* **ENCARGO**:
Reproduce palabra por palabra y completo el texto sobre el significado de la palabra «terrorismo» que figura a continuación.

+++ TEXTO DEL EJERCICIO +++

¿Qué significa terrorismo? De la histórica connotación positiva al abuso para acorralar la disidencia

La utilización descaradamente ideológica de la palabra “terrorismo” la ha convertido en inservible a la hora de realizar un análisis de la realidad. Brian Jenkins, uno de los analistas más serios del fenómeno, ya dejó bien claro hace años que “decir que alguien es terrorista depende sobre todo de nuestro punto de vista político” –si son de los nuestros nunca serán terroristas. Por esta razón el uso de esta palabra implica hoy en día un juicio moral. Lo que es importante entender porque quiere decir que si alguien te arrastra a hacerte creer que éste o aquel es un terrorista, indirectamente habrá conseguido que interiorices su punto de vista moral. Por eso, desde que la palabra se ha convertido en un arma propagandística contra cualquier tipo de disidencia, ha crecido la imposibilidad de tomarse en serio su uso por subjetivo. De ahí que muchos medios anglosajones, como Associated Press, eviten la palabra “terrorista” o “terrorismo”, en las noticias, práctica que VilaWeb también sigue.

+++ LOS DATOS +++

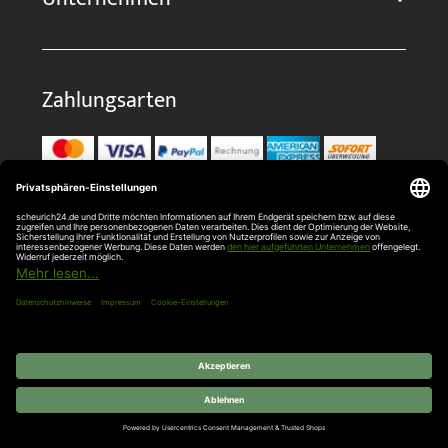
Zahlungsarten
Kontakt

+++

* **TAREA RESUELTA**:
¿Qué significa terrorismo? De la histórica connotación positiva al abuso para acorralar la disidencia

La utilización descaradamente ideológica de la palabra “terrorismo” la ha convertido en inservible a la hora de realizar un análisis de la realidad. Brian Jenkins, uno de los analistas más serios del fenómeno, ya dejó bien claro hace años que “decir que alguien es terrorista depende sobre todo de nuestro punto de vista político” –si son de los nuestros nunca serán terroristas. Por esta razón el uso de esta palabra implica hoy en día un juicio moral. Lo que es importante entender porque quiere decir que si alguien te arrastra a hacerte creer que éste o aquel es un terrorista, indirectamente habrá conseguido que interiorices su punto de vista moral. Por eso, desde que la palabra se ha convertido en un arma propagandística contra cualquier tipo de disidencia, ha crecido la imposibilidad de tomarse en serio su uso por subjetivo. De ahí que muchos medios anglosajones, como Associated Press, eviten la palabra “terrorista” o “terrorismo”, en las noticias, práctica que VilaWeb también sigue.